Flatirons – Royal Arches, First and Second Flatirons Loop

  • Drive distance from Denver – 33 min
  • Public transportation accessible? Yes – FF1 bus route + park to park shuttle + walking
  • Pass/reservation needed? No

Chautauqua Park and the Boulder area is worth spending a lot more than just a few hours in, but if you’re in search of the best hikes near Denver and only have time for a day trip, don’t worry because there are still a ton of hikes you can do in the area! One of our favorites (and a tad more difficult) is the Royal Arches trail – which unfortunately is closed for maintenance as of July 2021 (but check out AllTrails or another app or website as conditions change frequently). Another great hike is the moderate first and second flatirons loop trail, which is just under 3 miles round trip. The Flatirons are one of the area’s most iconic peaks: the five ‘faces’ or individual flatiron rock formations are nearly 300 million years old and are the result of essentially a lot of fault line pressure that pushed 1000-feet thick layers of sediment to ~50-degree angles.

Ward, CO

Indian Peaks Wilderness – Lake Isabelle

  • Drive distance from Denver – 90 min
  • Public transportation accessible? No
  • Pass/reservation needed? Yes

This is a bit more of a complicated hike to plan for when it comes to best hikes near Denver, but oh boy is it worth it. Lake Isabelle is a subalpine lake that is near the Brainard Lake area, along with Long Lake and Mitchell Lake in the Indian Peaks Wilderness. Lake Isabelle is most accessible via the Long Lake trailhead, but it can be tough to get a timed entry pass, so plan ahead! To access this area, you’ll also be driving through steep, windy (but gorgeous) mountain roads, so take care to plan for whatever season you’re visiting during. Usually passes for this trailhead open up about 2 weeks before – but you can check Recreation.gov (or get the app) to see what day exactly they will open. The trail has some steep parts and begins up around 10,500 ft or so, so be sure to plan for that, pack water and food as necessary. This area is also home to mountain lions, bears and moose, which are frequently seen in the area – please read up and plan accordingly!
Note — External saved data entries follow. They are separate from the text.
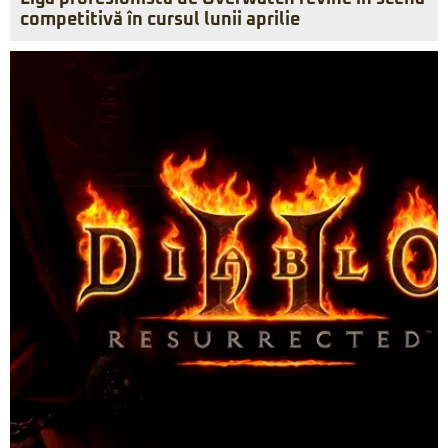
competitivă în cursul lunii aprilie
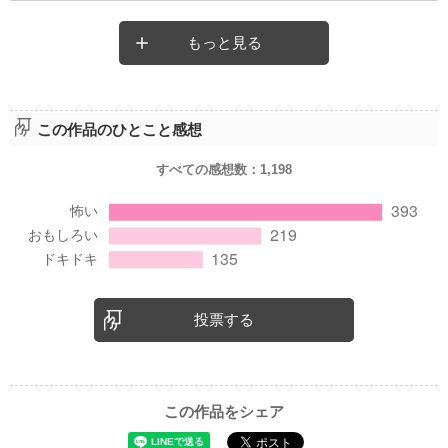
もっと見る
この作品のひとこと感想
すべての感想数：
1,198
投票する
この作品をシェア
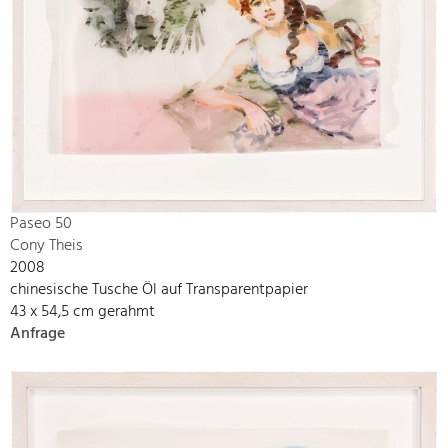
Paseo 50
Cony Theis
2008
chinesische Tusche Öl auf Transparentpapier
43 x 54,5 cm gerahmt
Anfrage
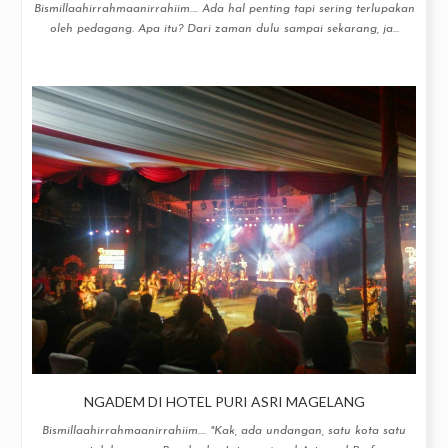
Bismillaahirrahmaanirrahiim.... Ada hal penting tapi sering terlupakan
oleh pedagang. Apa itu? Dari zaman dulu sampai sekarang, ja...
NGADEM DI HOTEL PURI ASRI MAGELANG
Bismillaahirrahmaanirrahiim.... "Kak, ada undangan, satu kota satu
Rocky Mountain National Park

Bear Lake

  • Drive distance from Denver – 115 min
  • Public transportation accessible? There is a shuttle to Estes Park from Union Station, but no purely public transportation route without taxi or shuttle
  • Pass/reservation needed? Yes + park pass

This is such a gorgeous area of Rocky Mountain National Park (RMNP), it’s no wonder you need a timed entry reservation (and a park pass like the America the Beautiful pass – which is kind of confusing, so we wanted to point it out). Bear Lake is a very moderate trail loop that clocks in at just under a mile and doesn’t have too much elevation change. RMNP recently began a timed entry system – between mid-May to mid-October (check their website for more specific info) you’ll need a timed reservation to enter the park between 9 AM and 3 PM. Before that or after that, you can enter as long as you get into the park before or after those times – and the line can be long, so plan accordingly. The only caveat is that you need to enter the Bear Lake Road corridor before 5 AM (woof!) in order to skirt around the timed entry requirement for that section.
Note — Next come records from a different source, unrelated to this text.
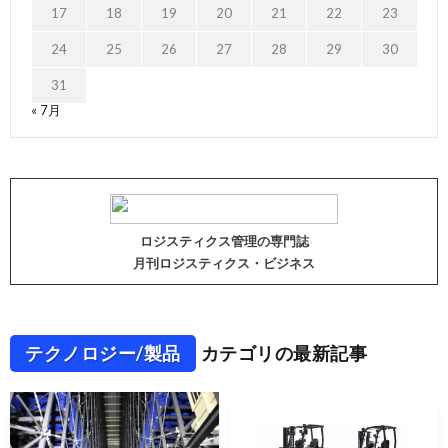
17
18
19
20
21
22
23
24
25
26
27
28
29
30
31
« 7月
ロジスティクス管理の専門誌
月刊ロジスティクス・ビジネス
テクノロジー/製品
カテゴリの最新記事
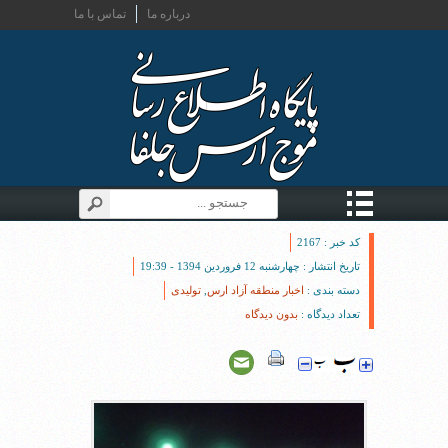
درباره ما
تماس با ما
کد خبر : 2167
تاریخ انتشار : چهارشنبه 12 فروردین 1394 - 19:39
دسته بندی :
اخبار منطقه آزاد ارس
,
تولیدی
تعداد دیدگاه :
بدون دیدگاه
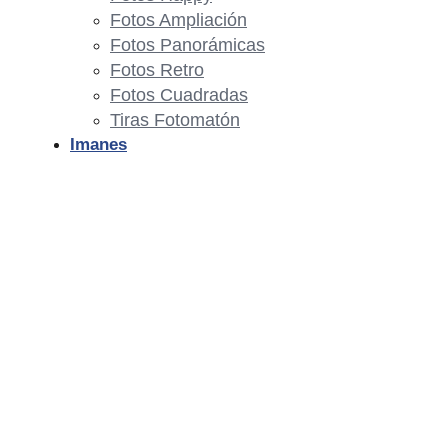
Fotos Ampliación
Fotos Panorámicas
Fotos Retro
Fotos Cuadradas
Tiras Fotomatón
Imanes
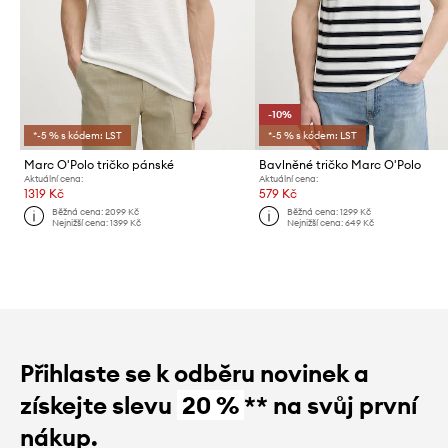
-10%
*-5 % s kódem: LST
*-5 % s kódem: LST
Marc O'Polo tričko pánské
Bavlněné tričko Marc O'Polo
Aktuální cena:
Aktuální cena:
1319 Kč
579 Kč
Běžná cena:
2099 Kč
Běžná cena:
1299 Kč
Nejnižší cena:
1399 Kč
Nejnižší cena:
649 Kč
Přihlaste se k odběru novinek a
získejte slevu
20 %
** na svůj první
nákup.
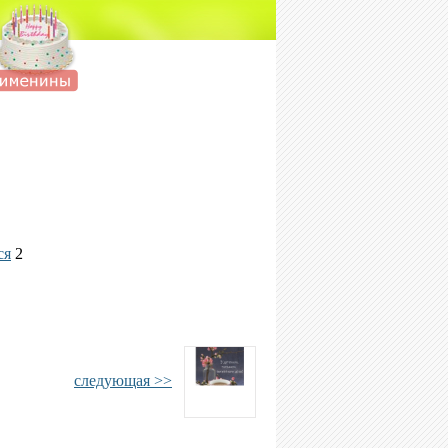
ся
2
следующая >>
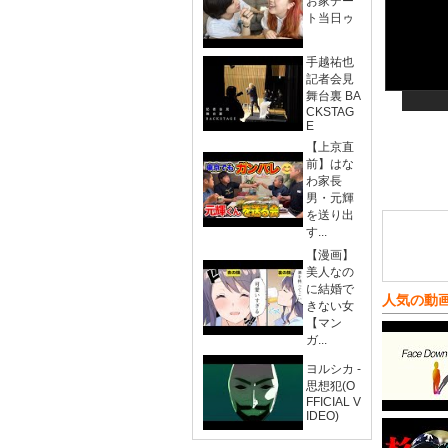
お家デー
ト当日ゥ
手越祐也
記者会見
舞台裏 BA
CKSTAG
E
【上京直
前】はな
わ家長
男・元輝
を送り出
す...
【漫画】
美人なの
に結婚で
人気の動
きない女
【マン
ガ...
ヨルシカ -
思想犯(O
FFICIAL V
IDEO)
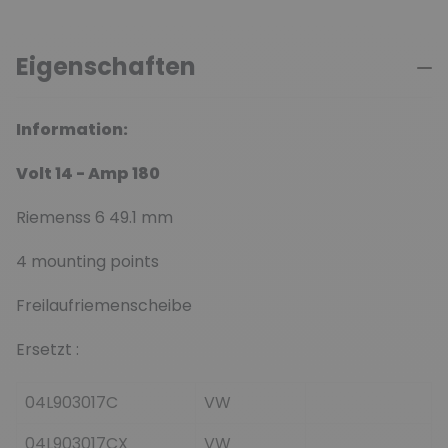
Eigenschaften
Information:
Volt
14 -
Amp
180
Riemenss 6 49.1 mm
4 mounting points
Freilaufriemenscheibe
Ersetzt :
04L903017C
VW
04L903017CX
VW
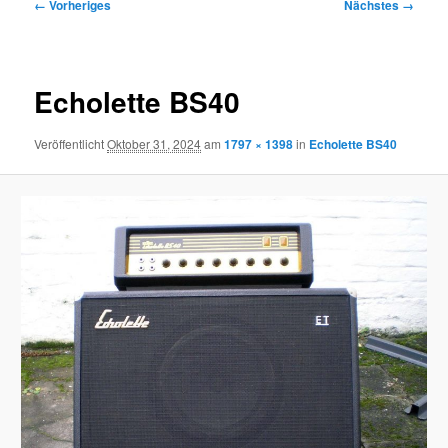
Bilder-
← Vorheriges
Nächstes →
Navigation
Echolette BS40
Veröffentlicht
Oktober 31, 2024
am
1797 × 1398
in
Echolette BS40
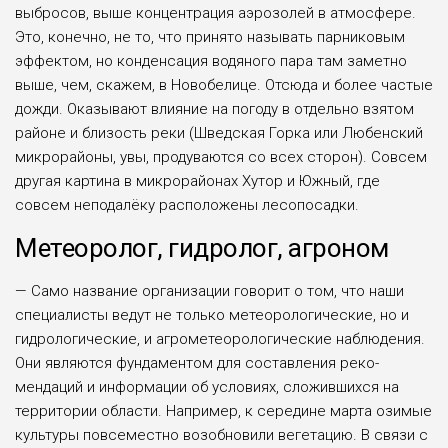
выбросов, выше концентрация аэро­золей в атмосфере.
Это, конечно, не то, что принято называть парниковым
эффектом, но конденсация водяного пара там заметно
выше, чем, скажем, в Новобелице. Отсюда и более частые
дожди. Оказывают влияние на погоду в отдельно взятом
районе и близость реки (Шведская Горка или Любен­ский
микрорайоны, увы, продуваются со всех сторон). Совсем
другая карти­на в микрорайонах Хутор и Южный, где
совсем неподалёку расположены лесопосадки.
М
етеоролог, гидролог, агроном
— Само название организации гово­рит о том, что наши
специалисты ведут не только метеорологические, но и
гидрологические, и агрометеороло­гические наблюдения.
Они являются фундаментом для составления реко­
мендаций и информации об услови­ях, сложившихся на
территории обла­сти. Например, к середине марта ози­мые
культуры повсеместно возобно­вили вегетацию. В связи с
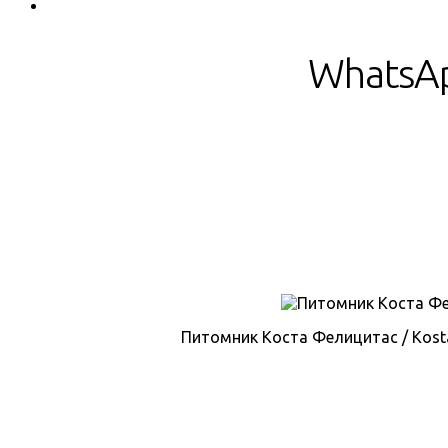
WhatsAp
Питомник Коста Фелицитас / Kosta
Much like Lake Isabelle, reservations for the area will open a specific time in advance, so it’s best to visit that specific trail on Recreation.gov or the app to figure out when you need to book a reservation. In addition to the reservation, you’ll also need a park pass – we personally really like the America the Beautiful pass, which is ~$80 for a full year, good through the last day of the month you purchased it the year prior, regardless of what day in the month you got it. You can order them directly from the NPS or you can also purchase through REI, or pick up in store!

Nymph Lake to Dream Lake to Emerald Lake

If you finish Bear Lake and are hungry for more, head to the Nymph/Dream/Emerald Lake loop – 3.2 miles in and back total from the Bear Lake trailhead. Nymph is the smallest of the 3 and the first lake you’ll come across – with Dream being the second and Emerald being the last. There are areas of moderate terrain gain – plus a couple of creek crossings and other points of interest, so plan accordingly for any mobility issues. This area is so worth visiting – it’s almost like a fairy tale!